= Anti-Malware Testing Standards Organization =

Cybersecurity organisation

Anti-Malware Testing Standards Organization (AMTSO) is an international non-profit organization set up in 2008 to address a perceived need for improvement in the quality, relevance and objectivity of anti-malware testing methodologies.

== Stated objectives ==
According to the AMTSO web site, the organization's charter lists the following objectives:
- Providing a forum for discussions related to the testing of anti-malware and related products.
- Developing and publicizing objective standards and best practices for testing of anti-malware and related products.
- Promoting education and awareness of issues related to the testing of anti-malware and related products.
- Providing tools and resources to aid standards-based testing methodologies.

== Organization ==
Until 2012 AMTSO was administered by an elected and unpaid Board of Directors, with strategic and other input from an Advisory Board, and six committees to handle specific operations such as membership, fees, PR and so on. Subsequently, a major infrastructural change took place, introducing an executive team with a CEO, CTO, CFO and VPs of Marketing and Strategy in addition to the already existing Board.

== Board of Directors ==
As of 2023 the Board of Directors constitutes 50% vendor, 50% tester membership and comprises the following:

- Co-Chair: Luis Corrons (Vendor: Gen)
- Co-Chair: Simon Edwards (Tester: SE Labs)
- David Ellis (Tester: SecureIQLab)
- Vladislav Iliushin (Vendor: ELLIO Technology)
- Jesse Song (Tester: SKD Labs)
- Alexander Vukcevic (Vendor: Gen)
- Jeffrey Wu (Tester: Testing Ground Labs)
- Glaucia Young (Vendor: Microsoft)

== Membership ==
Source:

While it grew out of discussions between security vendors and security product testing organizations, membership of AMTSO is also open to academics, reviewers, publications, and does include some individual members. However, the high cost of full membership generally discourages individual members and small organizations from joining, and in early 2011, the organization offered a much cheaper subscription rate that didn't, however, offer full voting rights. AMTSO currently offers a two-tier membership model: entity members get full benefits of membership, while individual members get the same benefits apart from the right to vote.

Security tester members have included:

- AV-Comparatives*
- AV-Test*
- Dennis Technology Labs (no longer operating)
- ICSA Labs* (no longer operating)
- MRG Effitas
- NSS Labs (no longer operating)
- SDK Labs*
- SE Labs*
- SecureIQLab
- Testing Ground Labs
- Virus Bulletin*
- West Coast Labs* (no longer operating)

- Each of these labs is accepted by Microsoft as an "industry standard organization" for the purposes of independent certification.

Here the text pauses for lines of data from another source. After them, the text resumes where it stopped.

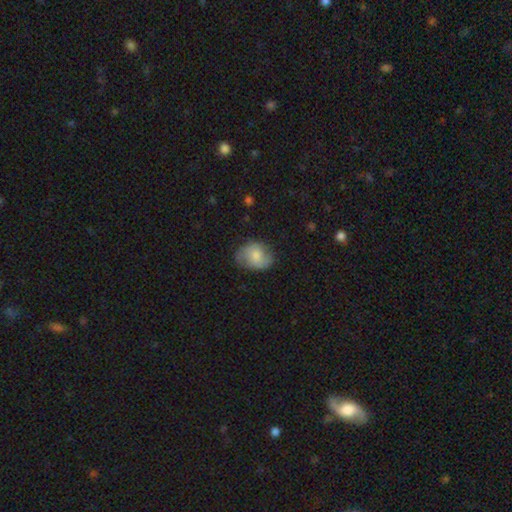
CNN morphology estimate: Q: Smooth or featured?
A: smooth (68%); runner-up: featured or disk (25%)
Q: How rounded?
A: in between (63%); runner-up: round (36%)
Q: Merging?
A: none (64%); runner-up: minor disturbance (27%)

=== Membership controversy ===
Some members of the wider security community and even testers have raised issue with the organization's membership, which includes a preponderance of security vendors. This has led to some tester members leaving and then sometimes rejoining the organization.

Tester member NSS Labs sued AMTSO, as well as CrowdStrike, ESET and Symantec, in an anti-trust case that was later dismissed. Shortly thereafter NSS Labs ceased operation.

== Work ==
The organization has created some potentially useful resources for testers, including a page that flags relevant papers and other resources outside AMTSO, and a repository of guidelines documents for the benefit of aspiring testers on a wide range of topics. Another popular freely available resource is the Security Features Check, which attempts to download a faux malicious file to a desktop or Android device. This is a simple test to ensure that basic anti-malware standards are implemented on the test device.

It also organizes workshops three times a year: discussion and generation of guidelines documents are a major by-product of these sessions.